→ Reading passage:
SINCE the decease of General Washington, on the 14th of December, 1799, the public mind has never been so powerfully affected in this part of the country by any similar event, as by the death of John Adams, on the 4th of July, 1826. The news reached Boston in the evening of that day. The decease of this venerable fellow-citizen must at all times have appealed with much force to the patriotic sympathies of the people of Massachusetts. It acquired a singular interest from the year and the day on which it took place; - the 4th of July of the year completing the half century from that ever memorable era in the history of this country and the world, the Declaration of Independence; a measure in which Mr. Adams himself had taken so distinguished a part. The emotions of the public were greatly increased by the indications given by Mr. Adams in his last hours, that he was fully aware that the day was the anniversary of Independence, and by his dying allusion to the supposed fact that his colleague, Jefferson, survived him. When, in the course of a few days, the news arrived from Virginia, that he also had departed this life, on the same day and a few hours before Mr. Adams, the sensibility of the community, as of the country at large, was touched beyond all example. The occurrence was justly deemed without a parallel in history. The various circumstances of association and coincidence which marked the characters and careers of these great men, and especially those of their simultaneous decease on the 4th of July, were dwelt upon with melancholy but untiring interest. The circles of private life, the press, public bodies, and the pulpit, were for some time almost engrossed with the topic; and solemn rites of commemoration were performed throughout the country.

→ Extracted data:
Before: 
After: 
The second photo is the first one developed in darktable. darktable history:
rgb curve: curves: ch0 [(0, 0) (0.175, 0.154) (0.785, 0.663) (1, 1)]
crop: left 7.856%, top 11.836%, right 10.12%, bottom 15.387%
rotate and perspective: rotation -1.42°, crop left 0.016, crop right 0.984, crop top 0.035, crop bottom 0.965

→ Exercise set:
1. In the passage on the deaths of Adams and Jefferson, render this sentence in Spanish: "The occurrence was justly deemed without a parallel in history."
2. Reproduce the whole darktable listing above word for word.
The listing has no connection to the passage about the deaths of John Adams and Thomas Jefferson.

→ Final results:
1. El suceso fue considerado, con razón, sin paralelo en la historia.

2.
Before: 
After: 
The second photo is the first one developed in darktable. darktable history:
rgb curve: curves: ch0 [(0, 0) (0.175, 0.154) (0.785, 0.663) (1, 1)]
crop: left 7.856%, top 11.836%, right 10.12%, bottom 15.387%
rotate and perspective: rotation -1.42°, crop left 0.016, crop right 0.984, crop top 0.035, crop bottom 0.965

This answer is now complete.